We previously reported on fraud, deception, mislabeling and substitution of various kinds of fish in the restaurant industry. The most extensive fraud involves the substitution of the far-less expensive fish tilapia with red snapper as well as the mislabeling of Asian Catfish as grouper.

Last year in August, ABC News published a story about couple of teenagers who collected fish samples in stores and restaurants in New York City. They sent the samples to the University of Guelph in Canada. Of 56 samples that could be identified by a DNA barcoding identification technique, 14 were mislabeled. In all cases the fish were labeled as a more expensive fish.

The outright fraud and deception by restaurants isn’t confined to New York, there are cases all across North America and Canada, and the deception isn’t confined to just fish.

Jackie Sayet with Miami New Times recently did a piece on bogus Kobe beef. It seems dozens of Miami restaurants including upscale and casual eateries as well as local and national chains include misleading information on their menus, duping unwitting customers into paying top dollar for the highly expensive Kobe beef from the black Tajima breed of Wagyu cattle, raised in Japan under strict agriculture oversight.

Authentic Kobe beef sells for $16 to $30 per ounce depending on the cut, according to Anshu Pathak, owner of Kobe Beef Incorporated, a leading online purveyor.

Pseudo Kobe beef in the U.S. is the brainchild of American farmers who imported a few dozen Wagyu cattle and then cross-bred them with domestic Angus. Sayet claims the offspring look similar to the pure-bred Japanese, but the meat is darker, with less marbling and a bolder flavor and texture. The American version costs four to ten dollars per ounce; the Australians produce something similar.

Sayet says at the Bancroft Supper Club in Miami Beach, they sell “Kobe beef mini burgers” and “Kobe beef carpaccio” for $18.00, but what they’re selling is Australian Wagyu.

At a high-end Miami steak house Meat Market, the meat labeled “Kobe skirt steak” at $31 and “white truffle Kobe tartare” at $21 comes from Snake River Farms in Idaho, not Japan. And there’s a neighborhood burger joint in South Beach selling seven-dollar “mini Kobe corn dogs” also from Snake River Farms.

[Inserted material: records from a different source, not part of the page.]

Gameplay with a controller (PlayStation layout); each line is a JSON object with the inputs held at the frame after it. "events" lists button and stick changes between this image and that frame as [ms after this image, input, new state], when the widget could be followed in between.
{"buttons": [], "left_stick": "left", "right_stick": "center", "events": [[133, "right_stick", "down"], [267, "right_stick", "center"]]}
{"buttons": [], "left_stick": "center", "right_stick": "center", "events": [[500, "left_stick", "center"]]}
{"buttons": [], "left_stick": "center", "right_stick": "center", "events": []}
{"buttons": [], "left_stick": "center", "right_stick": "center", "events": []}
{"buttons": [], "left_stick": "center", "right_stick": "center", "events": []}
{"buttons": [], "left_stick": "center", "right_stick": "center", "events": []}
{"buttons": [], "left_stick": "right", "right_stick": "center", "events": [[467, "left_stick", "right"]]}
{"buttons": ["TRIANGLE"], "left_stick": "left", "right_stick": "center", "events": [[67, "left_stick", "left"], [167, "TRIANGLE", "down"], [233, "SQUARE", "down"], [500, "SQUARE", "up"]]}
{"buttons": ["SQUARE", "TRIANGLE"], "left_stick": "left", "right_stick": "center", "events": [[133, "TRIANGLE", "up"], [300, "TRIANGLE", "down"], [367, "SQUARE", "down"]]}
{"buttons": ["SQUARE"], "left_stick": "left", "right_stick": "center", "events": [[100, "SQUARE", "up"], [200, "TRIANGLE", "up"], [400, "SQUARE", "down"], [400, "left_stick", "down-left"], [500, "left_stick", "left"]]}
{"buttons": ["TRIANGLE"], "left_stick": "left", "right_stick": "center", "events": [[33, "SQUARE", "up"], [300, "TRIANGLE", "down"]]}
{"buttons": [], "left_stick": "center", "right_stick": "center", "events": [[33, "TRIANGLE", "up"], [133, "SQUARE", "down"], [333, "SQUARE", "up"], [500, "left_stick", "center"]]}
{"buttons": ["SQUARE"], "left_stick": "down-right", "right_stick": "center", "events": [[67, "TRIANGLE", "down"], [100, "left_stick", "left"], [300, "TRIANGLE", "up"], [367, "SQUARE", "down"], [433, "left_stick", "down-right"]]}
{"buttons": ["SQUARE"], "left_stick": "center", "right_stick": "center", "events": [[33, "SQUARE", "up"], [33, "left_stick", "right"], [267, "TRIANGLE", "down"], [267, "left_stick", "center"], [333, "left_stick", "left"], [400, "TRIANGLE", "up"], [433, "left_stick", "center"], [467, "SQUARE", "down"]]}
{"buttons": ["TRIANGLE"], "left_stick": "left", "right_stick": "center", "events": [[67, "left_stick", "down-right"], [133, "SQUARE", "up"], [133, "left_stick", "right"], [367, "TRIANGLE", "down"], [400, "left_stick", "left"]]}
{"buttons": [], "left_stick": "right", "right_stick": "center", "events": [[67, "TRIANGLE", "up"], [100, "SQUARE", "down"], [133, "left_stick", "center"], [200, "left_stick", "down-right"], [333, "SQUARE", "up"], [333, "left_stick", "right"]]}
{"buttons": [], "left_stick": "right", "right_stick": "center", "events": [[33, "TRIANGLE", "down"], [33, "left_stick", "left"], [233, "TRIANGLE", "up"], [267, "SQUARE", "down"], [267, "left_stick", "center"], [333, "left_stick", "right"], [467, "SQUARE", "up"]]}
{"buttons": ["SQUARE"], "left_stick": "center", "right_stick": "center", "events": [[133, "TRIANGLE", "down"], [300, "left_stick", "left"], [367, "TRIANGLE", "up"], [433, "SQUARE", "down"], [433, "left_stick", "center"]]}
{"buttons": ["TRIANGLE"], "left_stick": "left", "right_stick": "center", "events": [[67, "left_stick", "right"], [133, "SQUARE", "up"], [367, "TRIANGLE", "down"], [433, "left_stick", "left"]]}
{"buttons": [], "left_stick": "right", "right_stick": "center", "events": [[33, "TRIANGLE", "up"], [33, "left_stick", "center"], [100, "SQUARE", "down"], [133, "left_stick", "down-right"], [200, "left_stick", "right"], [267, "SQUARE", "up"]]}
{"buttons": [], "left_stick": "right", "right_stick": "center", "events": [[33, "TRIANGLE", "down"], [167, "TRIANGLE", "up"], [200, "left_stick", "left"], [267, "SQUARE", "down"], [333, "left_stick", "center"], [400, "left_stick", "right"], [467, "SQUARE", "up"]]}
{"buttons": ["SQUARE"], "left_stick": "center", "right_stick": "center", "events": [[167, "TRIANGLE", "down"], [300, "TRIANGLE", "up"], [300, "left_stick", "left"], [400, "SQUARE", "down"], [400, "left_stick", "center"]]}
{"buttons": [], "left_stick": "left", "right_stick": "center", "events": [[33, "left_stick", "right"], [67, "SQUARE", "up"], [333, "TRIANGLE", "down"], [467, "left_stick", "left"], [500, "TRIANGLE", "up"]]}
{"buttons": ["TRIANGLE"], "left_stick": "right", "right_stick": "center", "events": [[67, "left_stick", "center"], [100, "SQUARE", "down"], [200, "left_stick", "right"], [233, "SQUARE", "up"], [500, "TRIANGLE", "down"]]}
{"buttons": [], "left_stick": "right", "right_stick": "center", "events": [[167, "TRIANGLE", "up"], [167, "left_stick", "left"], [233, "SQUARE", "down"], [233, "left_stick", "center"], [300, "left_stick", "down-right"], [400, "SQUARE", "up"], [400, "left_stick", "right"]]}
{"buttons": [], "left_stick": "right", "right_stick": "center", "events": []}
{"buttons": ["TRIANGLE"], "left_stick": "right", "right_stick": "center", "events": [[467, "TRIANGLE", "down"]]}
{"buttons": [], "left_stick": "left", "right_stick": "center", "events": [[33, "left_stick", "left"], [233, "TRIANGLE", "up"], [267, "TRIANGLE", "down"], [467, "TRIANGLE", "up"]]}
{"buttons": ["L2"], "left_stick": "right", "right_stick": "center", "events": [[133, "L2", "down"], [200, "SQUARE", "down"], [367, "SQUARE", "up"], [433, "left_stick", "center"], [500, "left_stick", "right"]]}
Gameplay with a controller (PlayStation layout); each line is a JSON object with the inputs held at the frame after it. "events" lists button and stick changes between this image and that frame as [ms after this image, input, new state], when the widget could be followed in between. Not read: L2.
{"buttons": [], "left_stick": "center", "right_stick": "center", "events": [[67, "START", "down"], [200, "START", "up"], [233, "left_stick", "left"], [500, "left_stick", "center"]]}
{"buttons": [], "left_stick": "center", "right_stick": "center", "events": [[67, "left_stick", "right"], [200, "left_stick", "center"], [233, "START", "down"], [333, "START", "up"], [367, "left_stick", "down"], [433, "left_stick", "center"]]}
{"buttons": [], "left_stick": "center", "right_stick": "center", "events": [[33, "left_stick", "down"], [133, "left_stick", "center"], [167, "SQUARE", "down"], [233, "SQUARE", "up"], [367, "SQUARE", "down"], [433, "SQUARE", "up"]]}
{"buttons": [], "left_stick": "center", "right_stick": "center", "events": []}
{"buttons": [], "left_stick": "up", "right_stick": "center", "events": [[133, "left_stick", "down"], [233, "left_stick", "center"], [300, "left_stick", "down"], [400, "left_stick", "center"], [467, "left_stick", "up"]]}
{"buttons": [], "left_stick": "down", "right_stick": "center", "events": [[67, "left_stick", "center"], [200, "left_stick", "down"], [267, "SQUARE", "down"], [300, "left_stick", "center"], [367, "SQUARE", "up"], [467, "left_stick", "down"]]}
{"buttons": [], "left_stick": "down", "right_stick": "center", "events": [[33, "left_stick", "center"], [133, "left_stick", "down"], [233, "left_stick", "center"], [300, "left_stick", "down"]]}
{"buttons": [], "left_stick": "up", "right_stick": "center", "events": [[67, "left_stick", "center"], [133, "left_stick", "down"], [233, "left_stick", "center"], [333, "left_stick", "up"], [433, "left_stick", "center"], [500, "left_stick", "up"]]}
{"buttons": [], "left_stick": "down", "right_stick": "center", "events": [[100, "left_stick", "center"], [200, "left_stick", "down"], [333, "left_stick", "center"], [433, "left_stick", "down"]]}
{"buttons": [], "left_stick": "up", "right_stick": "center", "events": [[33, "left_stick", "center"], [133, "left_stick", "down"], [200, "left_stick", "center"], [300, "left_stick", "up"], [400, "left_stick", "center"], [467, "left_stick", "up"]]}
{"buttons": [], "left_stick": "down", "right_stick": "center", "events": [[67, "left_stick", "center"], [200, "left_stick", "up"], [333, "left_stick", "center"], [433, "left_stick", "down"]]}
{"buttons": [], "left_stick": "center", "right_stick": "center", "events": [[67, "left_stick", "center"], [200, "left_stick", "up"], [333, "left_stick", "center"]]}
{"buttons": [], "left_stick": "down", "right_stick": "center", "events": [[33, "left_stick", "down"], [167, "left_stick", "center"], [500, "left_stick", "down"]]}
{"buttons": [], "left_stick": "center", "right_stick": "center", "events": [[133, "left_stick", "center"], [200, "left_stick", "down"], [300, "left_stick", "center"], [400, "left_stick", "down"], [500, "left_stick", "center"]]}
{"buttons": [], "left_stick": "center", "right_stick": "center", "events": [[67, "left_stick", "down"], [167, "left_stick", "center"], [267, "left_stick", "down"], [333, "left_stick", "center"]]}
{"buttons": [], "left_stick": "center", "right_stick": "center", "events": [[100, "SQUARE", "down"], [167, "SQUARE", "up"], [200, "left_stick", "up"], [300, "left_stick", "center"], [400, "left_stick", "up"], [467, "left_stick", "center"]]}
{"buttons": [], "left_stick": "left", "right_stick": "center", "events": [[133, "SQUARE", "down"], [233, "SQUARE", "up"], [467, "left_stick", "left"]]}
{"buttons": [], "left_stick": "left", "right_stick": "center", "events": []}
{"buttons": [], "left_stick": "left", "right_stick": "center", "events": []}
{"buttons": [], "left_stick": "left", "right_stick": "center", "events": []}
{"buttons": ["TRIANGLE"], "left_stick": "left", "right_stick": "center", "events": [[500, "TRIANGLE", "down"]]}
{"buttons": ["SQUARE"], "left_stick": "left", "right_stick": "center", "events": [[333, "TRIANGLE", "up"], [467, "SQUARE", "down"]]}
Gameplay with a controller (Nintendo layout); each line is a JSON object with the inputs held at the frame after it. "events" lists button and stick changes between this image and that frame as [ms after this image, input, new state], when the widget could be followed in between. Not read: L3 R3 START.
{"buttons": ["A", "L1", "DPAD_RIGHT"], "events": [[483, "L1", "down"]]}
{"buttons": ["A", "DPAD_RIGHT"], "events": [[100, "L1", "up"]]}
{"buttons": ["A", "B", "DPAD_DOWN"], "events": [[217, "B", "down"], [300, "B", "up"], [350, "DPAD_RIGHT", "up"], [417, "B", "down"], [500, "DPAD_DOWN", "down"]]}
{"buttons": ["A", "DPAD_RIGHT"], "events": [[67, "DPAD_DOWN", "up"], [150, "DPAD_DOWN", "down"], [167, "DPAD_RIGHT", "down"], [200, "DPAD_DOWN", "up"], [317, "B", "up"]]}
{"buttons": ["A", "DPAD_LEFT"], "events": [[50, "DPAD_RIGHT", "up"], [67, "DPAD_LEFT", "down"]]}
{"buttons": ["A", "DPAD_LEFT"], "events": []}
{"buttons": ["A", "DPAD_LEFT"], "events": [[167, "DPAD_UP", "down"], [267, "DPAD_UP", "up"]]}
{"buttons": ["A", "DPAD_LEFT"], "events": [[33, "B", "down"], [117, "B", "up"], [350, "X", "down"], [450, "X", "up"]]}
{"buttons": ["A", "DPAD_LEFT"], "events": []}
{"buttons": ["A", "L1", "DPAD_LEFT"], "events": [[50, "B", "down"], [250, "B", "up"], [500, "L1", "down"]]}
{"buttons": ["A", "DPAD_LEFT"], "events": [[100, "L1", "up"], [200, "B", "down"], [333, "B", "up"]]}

You can bet your bottom restaurant dollar this Kobe beef mislabeling fraud isn’t confined to Florida.

There’s a USDA Certified Kobe Beef Program with guidelines for the Japanese product’s representation in the American marketplace which individual states use for regulations, but no one enforces them, you’re on your own — and the same holds true for county agencies, regardless of any civil or criminal statues on the books.

Be it fish or beef, most consumers don’t really have the savvy to know they’re blatantly being ripped off by falsely labeled product. And since no one enforces regulations, fraudulent restaurant owners willing to scam the public know it’s like taking candy from a baby.